- [What to produce]:
Render all the text in the data below as a JSON list of strings, one string per line, skipping blank lines and leaving the pictures out.

- [Given information]:
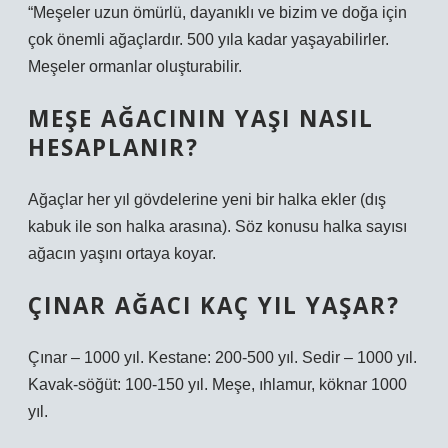
“Meşeler uzun ömürlü, dayanıklı ve bizim ve doğa için
çok önemli ağaçlardır. 500 yıla kadar yaşayabilirler.
Meşeler ormanlar oluşturabilir.
MEŞE AĞACININ YAŞI NASIL
HESAPLANIR?
Ağaçlar her yıl gövdelerine yeni bir halka ekler (dış
kabuk ile son halka arasına). Söz konusu halka sayısı
ağacın yaşını ortaya koyar.
ÇINAR AĞACI KAÇ YIL YAŞAR?
Çınar – 1000 yıl. Kestane: 200-500 yıl. Sedir – 1000 yıl.
Kavak-söğüt: 100-150 yıl. Meşe, ıhlamur, köknar 1000
yıl.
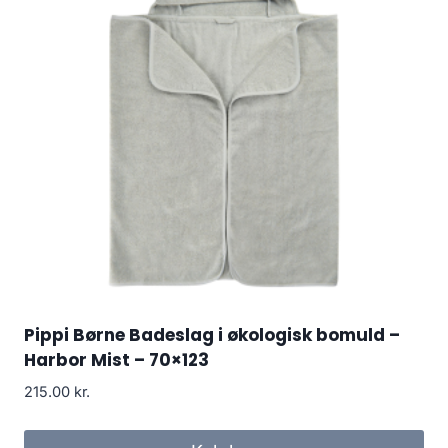
Pippi Børne Badeslag i økologisk bomuld –
Harbor Mist – 70×123
215.00
kr.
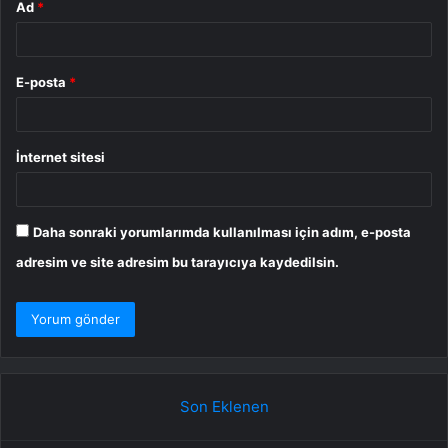
Ad
*
E-posta
*
İnternet sitesi
Daha sonraki yorumlarımda kullanılması için adım, e-posta
adresim ve site adresim bu tarayıcıya kaydedilsin.
Son Eklenen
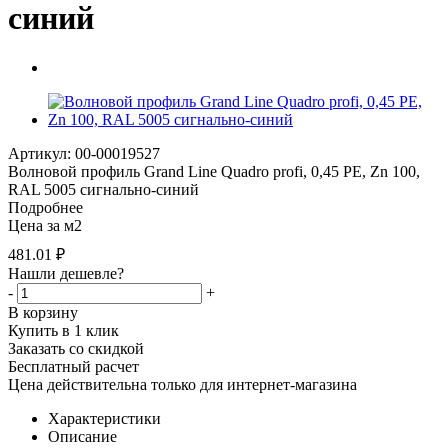
синий
Артикул: 00-00019527
Волновой профиль Grand Line Quadro profi, 0,45 PE, Zn 100,
RAL 5005 сигнально-синий
Подробнее
Цена за м2
481.01
₽
Нашли дешевле?
-
+
В корзину
Купить в 1 клик
Заказать со скидкой
Бесплатный расчет
Цена действительна только для интернет-магазина
Характеристики
Описание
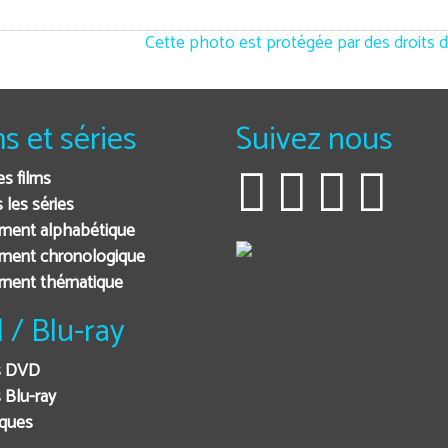
Cette photo est protégée par des droits d
ms et séries
Suivez nous
es films
 les séries
ment alphabétique
ment chronologique
ement thématique
 / Blu-ray
s DVD
 Blu-ray
iques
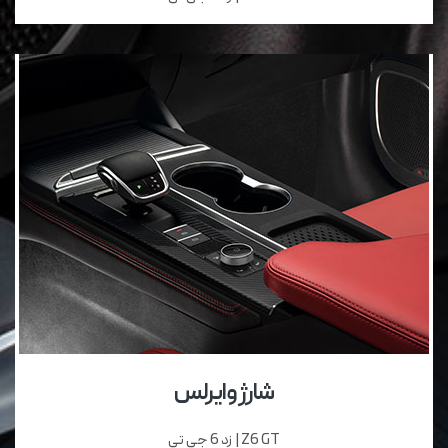
شارژ وایرلس
Z6 GT | زد 6 جی تی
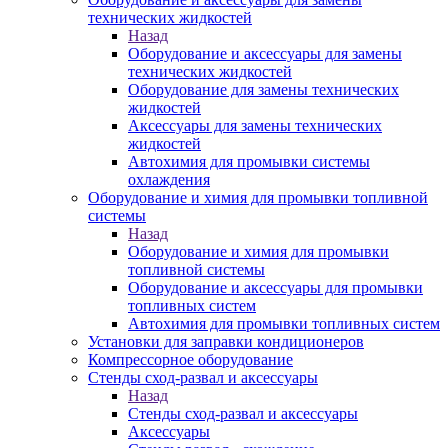
технических жидкостей
Назад
Оборудование и аксессуары для замены
технических жидкостей
Оборудование для замены технических
жидкостей
Аксессуары для замены технических
жидкостей
Автохимия для промывки системы
охлаждения
Оборудование и химия для промывки топливной
системы
Назад
Оборудование и химия для промывки
топливной системы
Оборудование и аксессуары для промывки
топливных систем
Автохимия для промывки топливных систем
Установки для заправки кондиционеров
Компрессорное оборудование
Стенды сход-развал и аксессуары
Назад
Стенды сход-развал и аксессуары
Аксессуары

- [Solution to this exercise]:
[
  "“Meşeler uzun ömürlü, dayanıklı ve bizim ve doğa için",
  "çok önemli ağaçlardır. 500 yıla kadar yaşayabilirler.",
  "Meşeler ormanlar oluşturabilir.",
  "MEŞE AĞACININ YAŞI NASIL",
  "HESAPLANIR?",
  "Ağaçlar her yıl gövdelerine yeni bir halka ekler (dış",
  "kabuk ile son halka arasına). Söz konusu halka sayısı",
  "ağacın yaşını ortaya koyar.",
  "ÇINAR AĞACI KAÇ YIL YAŞAR?",
  "Çınar – 1000 yıl. Kestane: 200-500 yıl. Sedir – 1000 yıl.",
  "Kavak-söğüt: 100-150 yıl. Meşe, ıhlamur, köknar 1000",
  "yıl.",
  "Pippi Børne Badeslag i økologisk bomuld –",
  "Harbor Mist – 70×123",
  "215.00",
  "kr.",
  "Ad",
  "*",
  "E-posta",
  "*",
  "İnternet sitesi",
  "Daha sonraki yorumlarımda kullanılması için adım, e-posta",
  "adresim ve site adresim bu tarayıcıya kaydedilsin.",
  "Son Eklenen",
  "синий",
  "Артикул: 00-00019527",
  "Волновой профиль Grand Line Quadro profi, 0,45 PE, Zn 100,",
  "RAL 5005 сигнально-синий",
  "Подробнее",
  "Цена за м2",
  "481.01",
  "₽",
  "Нашли дешевле?",
  "-",
  "+",
  "В корзину",
  "Купить в 1 клик",
  "Заказать со скидкой",
  "Бесплатный расчет",
  "Цена действительна только для интернет-магазина",
  "Характеристики",
  "Описание",
  "Cette photo est protégée par des droits d",
  "ms et séries",
  "Suivez nous",
  "es films",
  " les séries",
  "ment alphabétique",
  "ment chronologique",
  "ement thématique",
  " / Blu-ray",
  "s DVD",
  " Blu-ray",
  "iques",
  "شارژ وایرلس",
  "Z6 GT | زد 6 جی تی",
  "технических жидкостей",
  "Назад",
  "Оборудование и аксессуары для замены",
  "технических жидкостей",
  "Оборудование для замены технических",
  "жидкостей",
  "Аксессуары для замены технических",
  "жидкостей",
  "Автохимия для промывки системы",
  "охлаждения",
  "Оборудование и химия для промывки топливной",
  "системы",
  "Назад",
  "Оборудование и химия для промывки",
  "топливной системы",
  "Оборудование и аксессуары для промывки",
  "топливных систем",
  "Автохимия для промывки топливных систем",
  "Установки для заправки кондиционеров",
  "Компрессорное оборудование",
  "Стенды сход-развал и аксессуары",
  "Назад",
  "Стенды сход-развал и аксессуары",
  "Аксессуары"
]